* _Exercise directions_:
All of the records must be repeated exactly as they read.

Document layout detection data:
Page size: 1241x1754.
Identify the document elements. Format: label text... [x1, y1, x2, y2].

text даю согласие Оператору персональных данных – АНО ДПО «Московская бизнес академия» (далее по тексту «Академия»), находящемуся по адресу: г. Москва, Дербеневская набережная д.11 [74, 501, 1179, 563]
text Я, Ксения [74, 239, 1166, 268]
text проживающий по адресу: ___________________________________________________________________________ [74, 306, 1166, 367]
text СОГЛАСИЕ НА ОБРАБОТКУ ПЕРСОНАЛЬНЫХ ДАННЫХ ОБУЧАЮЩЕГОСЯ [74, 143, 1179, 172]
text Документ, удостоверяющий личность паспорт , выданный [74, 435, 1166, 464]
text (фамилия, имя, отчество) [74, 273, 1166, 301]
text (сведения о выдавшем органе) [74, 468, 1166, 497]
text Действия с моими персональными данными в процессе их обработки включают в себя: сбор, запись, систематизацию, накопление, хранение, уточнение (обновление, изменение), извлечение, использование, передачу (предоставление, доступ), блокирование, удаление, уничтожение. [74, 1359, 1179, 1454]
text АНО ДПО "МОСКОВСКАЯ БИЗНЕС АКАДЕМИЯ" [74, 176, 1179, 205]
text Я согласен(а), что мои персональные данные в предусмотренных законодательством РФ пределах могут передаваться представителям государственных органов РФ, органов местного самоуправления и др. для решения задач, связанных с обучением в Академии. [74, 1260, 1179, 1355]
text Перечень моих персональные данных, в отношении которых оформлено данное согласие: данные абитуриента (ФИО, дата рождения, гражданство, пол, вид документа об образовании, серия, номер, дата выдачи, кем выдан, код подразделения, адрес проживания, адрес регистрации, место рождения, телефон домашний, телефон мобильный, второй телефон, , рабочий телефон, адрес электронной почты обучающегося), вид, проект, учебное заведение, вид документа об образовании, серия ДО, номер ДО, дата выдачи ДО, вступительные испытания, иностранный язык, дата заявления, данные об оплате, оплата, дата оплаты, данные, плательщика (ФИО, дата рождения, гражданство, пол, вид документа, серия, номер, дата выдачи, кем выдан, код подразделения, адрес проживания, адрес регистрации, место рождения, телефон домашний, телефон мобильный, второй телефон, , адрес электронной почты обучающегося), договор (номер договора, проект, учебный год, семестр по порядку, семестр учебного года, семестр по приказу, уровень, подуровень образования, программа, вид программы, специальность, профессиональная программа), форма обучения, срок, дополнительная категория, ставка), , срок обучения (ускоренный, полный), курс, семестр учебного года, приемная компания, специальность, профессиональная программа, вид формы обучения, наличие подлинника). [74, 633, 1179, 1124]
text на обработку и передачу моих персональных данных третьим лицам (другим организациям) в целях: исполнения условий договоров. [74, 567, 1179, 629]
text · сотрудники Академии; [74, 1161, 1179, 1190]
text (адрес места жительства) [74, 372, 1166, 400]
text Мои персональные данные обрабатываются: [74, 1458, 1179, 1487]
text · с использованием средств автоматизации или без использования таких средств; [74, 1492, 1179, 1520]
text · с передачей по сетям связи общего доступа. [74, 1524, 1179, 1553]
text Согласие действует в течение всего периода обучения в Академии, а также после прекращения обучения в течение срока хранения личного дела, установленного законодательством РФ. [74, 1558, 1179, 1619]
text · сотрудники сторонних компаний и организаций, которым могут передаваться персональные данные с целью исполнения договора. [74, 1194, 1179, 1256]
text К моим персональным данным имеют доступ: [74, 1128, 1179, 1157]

* _Task response_:
Page size: 1241x1754.
Identify the document elements. Format: label text... [x1, y1, x2, y2].

text даю согласие Оператору персональных данных – АНО ДПО «Московская бизнес академия» (далее по тексту «Академия»), находящемуся по адресу: г. Москва, Дербеневская набережная д.11 [74, 501, 1179, 563]
text Я, Ксения [74, 239, 1166, 268]
text проживающий по адресу: ___________________________________________________________________________ [74, 306, 1166, 367]
text СОГЛАСИЕ НА ОБРАБОТКУ ПЕРСОНАЛЬНЫХ ДАННЫХ ОБУЧАЮЩЕГОСЯ [74, 143, 1179, 172]
text Документ, удостоверяющий личность паспорт , выданный [74, 435, 1166, 464]
text (фамилия, имя, отчество) [74, 273, 1166, 301]
text (сведения о выдавшем органе) [74, 468, 1166, 497]
text Действия с моими персональными данными в процессе их обработки включают в себя: сбор, запись, систематизацию, накопление, хранение, уточнение (обновление, изменение), извлечение, использование, передачу (предоставление, доступ), блокирование, удаление, уничтожение. [74, 1359, 1179, 1454]
text АНО ДПО "МОСКОВСКАЯ БИЗНЕС АКАДЕМИЯ" [74, 176, 1179, 205]
text Я согласен(а), что мои персональные данные в предусмотренных законодательством РФ пределах могут передаваться представителям государственных органов РФ, органов местного самоуправления и др. для решения задач, связанных с обучением в Академии. [74, 1260, 1179, 1355]
text Перечень моих персональные данных, в отношении которых оформлено данное согласие: данные абитуриента (ФИО, дата рождения, гражданство, пол, вид документа об образовании, серия, номер, дата выдачи, кем выдан, код подразделения, адрес проживания, адрес регистрации, место рождения, телефон домашний, телефон мобильный, второй телефон, , рабочий телефон, адрес электронной почты обучающегося), вид, проект, учебное заведение, вид документа об образовании, серия ДО, номер ДО, дата выдачи ДО, вступительные испытания, иностранный язык, дата заявления, данные об оплате, оплата, дата оплаты, данные, плательщика (ФИО, дата рождения, гражданство, пол, вид документа, серия, номер, дата выдачи, кем выдан, код подразделения, адрес проживания, адрес регистрации, место рождения, телефон домашний, телефон мобильный, второй телефон, , адрес электронной почты обучающегося), договор (номер договора, проект, учебный год, семестр по порядку, семестр учебного года, семестр по приказу, уровень, подуровень образования, программа, вид программы, специальность, профессиональная программа), форма обучения, срок, дополнительная категория, ставка), , срок обучения (ускоренный, полный), курс, семестр учебного года, приемная компания, специальность, профессиональная программа, вид формы обучения, наличие подлинника). [74, 633, 1179, 1124]
text на обработку и передачу моих персональных данных третьим лицам (другим организациям) в целях: исполнения условий договоров. [74, 567, 1179, 629]
text · сотрудники Академии; [74, 1161, 1179, 1190]
text (адрес места жительства) [74, 372, 1166, 400]
text Мои персональные данные обрабатываются: [74, 1458, 1179, 1487]
text · с использованием средств автоматизации или без использования таких средств; [74, 1492, 1179, 1520]
text · с передачей по сетям связи общего доступа. [74, 1524, 1179, 1553]
text Согласие действует в течение всего периода обучения в Академии, а также после прекращения обучения в течение срока хранения личного дела, установленного законодательством РФ. [74, 1558, 1179, 1619]
text · сотрудники сторонних компаний и организаций, которым могут передаваться персональные данные с целью исполнения договора. [74, 1194, 1179, 1256]
text К моим персональным данным имеют доступ: [74, 1128, 1179, 1157]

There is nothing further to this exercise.